11.3. scribos shall inform the Client without delay if it is of the opinion that an instruction violates contractual provisions or statutory regulations under data protection legislation. scribos may withhold carrying out the instruction until Client demonstrates its lawfulness to scribos’ reasonable satisfaction.
§ 12 Erasure or Return of Data
12.1. Upon termination of the Term or earlier when requested by the Client – and no later than at the moment when the commission has been completed – scribos must, at the Client’s discretion, either return all personal data in its possession and connected to the commission, whether included in documents, in generated processing or utilisation results or in data sets, in a generally readable form or, with prior consent, destroy or delete them in accordance with data protection law regulations, unless there is a legal obligation to store the personal data. The destruction or erasure is to be confirmed to Client in written form. In the case of electronic data, the processing and utilisation results or data sets shall be handed over in a format to be agreed upon by the Parties, or, if no agreement has been made, on standard data storage media in a format that is customary in the market and permits a structured readout.

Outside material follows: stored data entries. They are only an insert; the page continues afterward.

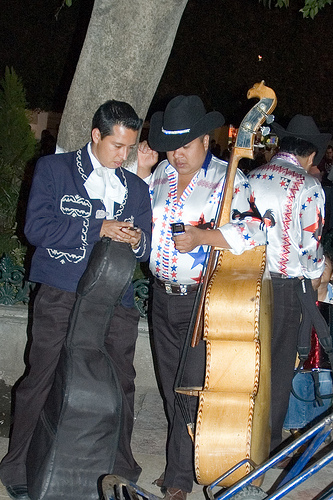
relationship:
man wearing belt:
[135, 92, 267, 499] [151, 275, 197, 304]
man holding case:
[44, 108, 134, 284] [61, 239, 123, 499]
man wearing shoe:
[135, 92, 267, 499] [151, 471, 166, 487]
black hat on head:
[147, 94, 224, 152] [149, 116, 209, 176]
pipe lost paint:
[278, 433, 308, 462] [163, 215, 226, 245]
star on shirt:
[188, 245, 211, 270] [144, 160, 261, 293]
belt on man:
[158, 261, 266, 286] [137, 105, 243, 339]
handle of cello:
[216, 72, 282, 179] [197, 65, 286, 473]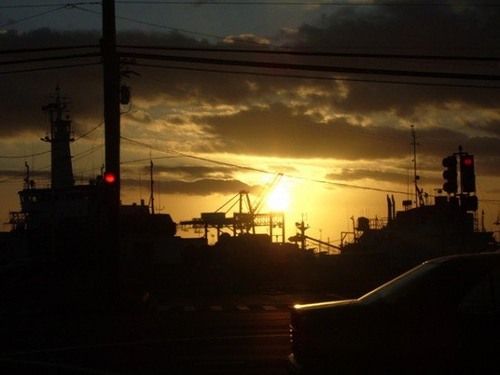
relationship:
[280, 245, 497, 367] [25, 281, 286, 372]
car on street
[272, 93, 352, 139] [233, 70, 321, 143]
clouds in sky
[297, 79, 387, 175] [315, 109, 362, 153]
clouds in sky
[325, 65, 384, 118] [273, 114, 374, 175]
clouds in sky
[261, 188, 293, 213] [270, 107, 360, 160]
sun in sky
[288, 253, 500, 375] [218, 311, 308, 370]
car on road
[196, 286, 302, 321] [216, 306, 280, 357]
lines in road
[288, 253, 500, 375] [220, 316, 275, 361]
car on road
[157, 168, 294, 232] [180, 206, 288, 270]
crane behind car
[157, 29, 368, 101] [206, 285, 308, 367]
lines above roads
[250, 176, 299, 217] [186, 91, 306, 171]
sun in sky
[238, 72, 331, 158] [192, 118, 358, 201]
clouds in sky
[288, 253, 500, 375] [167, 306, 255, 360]
car on street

12.2. There is no right to retain any personal data which have been made available or have been collected or processed by scribos within the framework of this contractual relationship, nor any of the respective data storage media.
§ 13 Miscellaneous
13.1. Documentation that evidences data processing in accordance with the commission and the rules is to be stored by scribos for the respective retention period even after the termination of the tesa 360 Agreement.
13.2. If the Client’s data are endangered due to measures of third parties taken at scribos, e.g. in the form of seizure, through insolvency or settlement proceedings or any other event, scribos must inform the Client without delay.
13.3. In the case of any discrepancies between the tesa 360 Agreement and this Processing Agreement the Processing Agreement shall prevail.
13.4. In case of doubt the German wording of this Processing Agreement shall prevail.
13.5. This Processing Agreement is subject to German law. The place of jurisdiction shall be governed by the tesa 360 Agreement.